When Giant Tunas roamed the Baltic Sea

In terms of zoological diversity, the Baltic Sea is probably the most boring sea of the world. It has the lowest salinity of all seas and it is only connected with one other sea, the North Sea. As a result of this it has only a very low number of native species, and those are also not particularly spectacular compared with those of the North Sea or the northern Atlantic.

What’s especially noteworthy is the nearly total absence of any bigger animals there. The largest marine mammals which are really native there are grey seals, harbor seals and harbor porpoises. The grey seal and thr harbor seal were already nearly fully extinct in the late 20th century and today there are only a few hundred specimens left. The harbor porpoise is also extremely rare and among the smallest cetaceans of the world. So even the mammalian marine megafauna is not exactly impressive to say it at least. As a result of the low salinity no sharks are native in the waters of the Baltic Sea. The biggest commonly occuring fish you can hope to see are only Atlantic salmons, sea trouts and cods. All of them rarely grow bigger than a meter as even the cods of the Baltic Sea stay much smaller than their cousins in the Atlantic Ocean and North Sea. Of course there are occasionally cases of vagrant specimens of bigger fish which usually don’t occur there, or even out-of-place cetaceans like rorquals or sperm whales. But this are rare exceptions and they could not even survive for a long time in the Baltic Sea, as they could not find suitable prey in this shallow sea. As you see, aquatic megafauna is next to absent there.

This makes it even more surprising that there actually were gigantic fishes in the Baltic Sea until just a few decades ago. Giant blue fin tunas were common denizens of the Baltic Sea. This predators are among the largest teleost fishes of the world, with record specimens of more than 650 kg and lengths of more than 3,5 m. The ones caught in the Baltic Sea were not that gigantic, but still dwarfed every other fish around, since the European sturgeon which also once populated this waters has become practically extinct in the early 20th century. Some of the tunas living off Denmark grew to massive sizes, like this one which was caught around 1880 whose skeleton is now on display at the zoological museum of Copenhagen.

Skeleton of Atlantic bluefin tuna from around 1880, Zoological Museum Copenhagen

Sometimes tunas of more than 300 kg were caught, and the record was even a massive specimen of 372 kg.

Here is skull of a big tuna caught in 1962 at Howachter Buch, Germany, now on exhibit at the zoological museum of Kiel.

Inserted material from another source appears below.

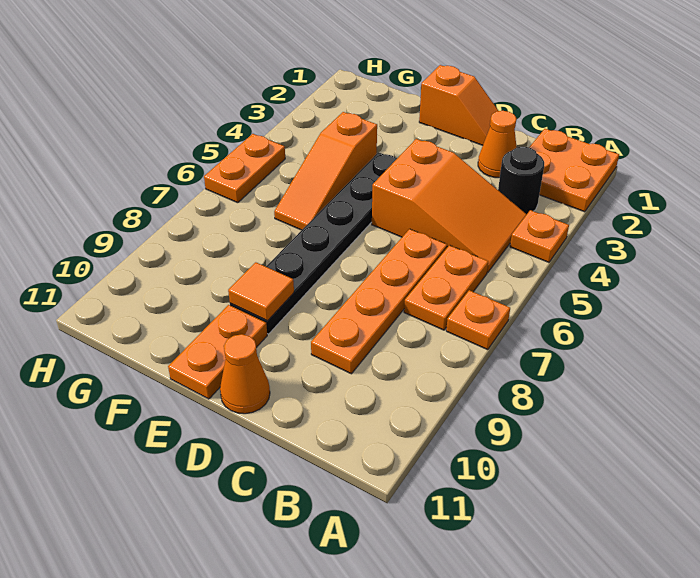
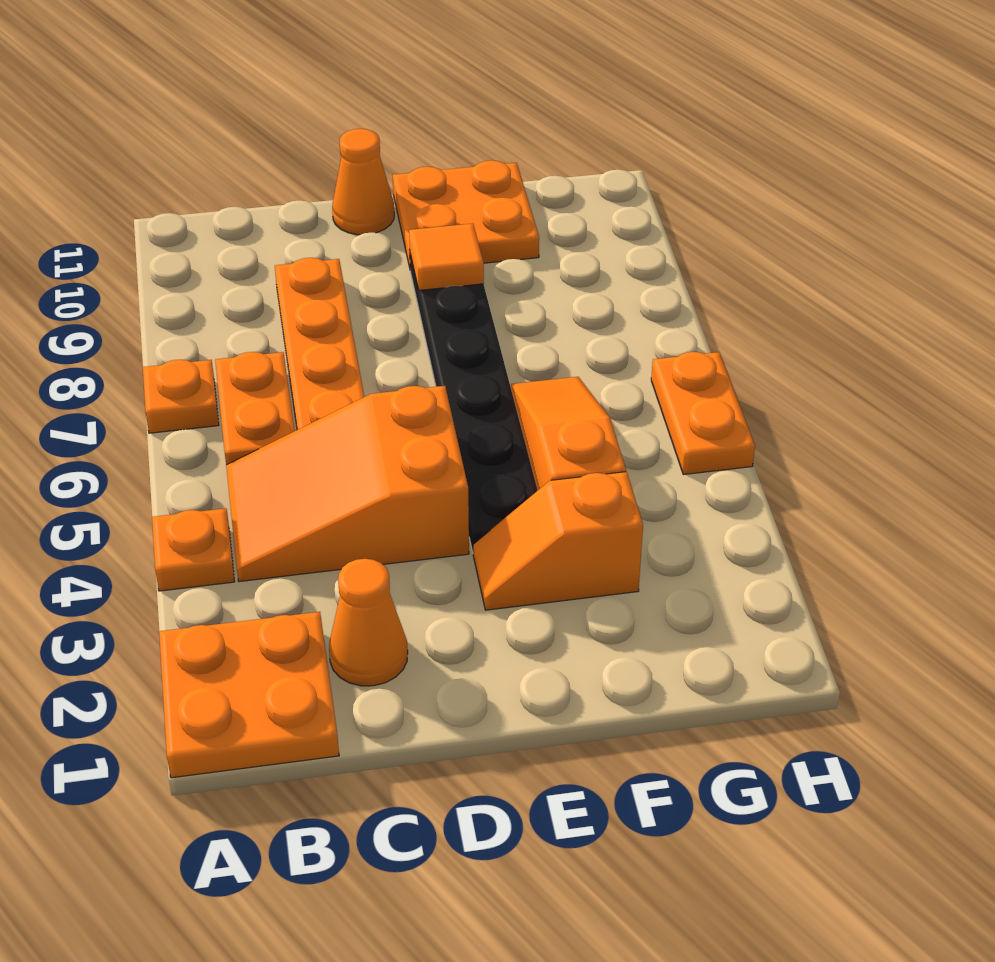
black round brick B3 level 1 -> none
orange slope D1:E1 level 1 top E -> orange slope E3:F3 level 1 top F
orange plate E10:E11 level 1 -> orange plate E10:F11 level 1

Bluefin tuna skull, Zoological Museum Kiel

I added a pocket rule of 50 cm to give you a better idea of the size. Here is another photo which shows the skull with the reconstructed outline of the whole fish.

Bluefin tuna skull, Zoological Museum Kiel

Bluefin tunas were regularly caught by fishermen in Danish and even German waters. They were so frequently caught that a factory for canned tuna was built in Skagen in 1929. Sport fishermen came even from Great Britain to Denmark for big game fishing. But the whole business ended in the 1960ies when the tunas disappeared from the Baltic sea. The reason was overfishing, not only in Denmark but also in other parts of the world like in the spawning grounds in the Mediterranean Sea and the Atlantic ocean where the bluefin tuna has its nursery ground.

Today there is not much that reminds on this giants anymore. At Odden Havn, a small fishing port at the north coast of Sjaelland, you can still find old photos from the time of commercial tuna fishing, which seem nearly surreal today. Here is a historic photo of fishermen with tunas from Odden Havn, Denmark.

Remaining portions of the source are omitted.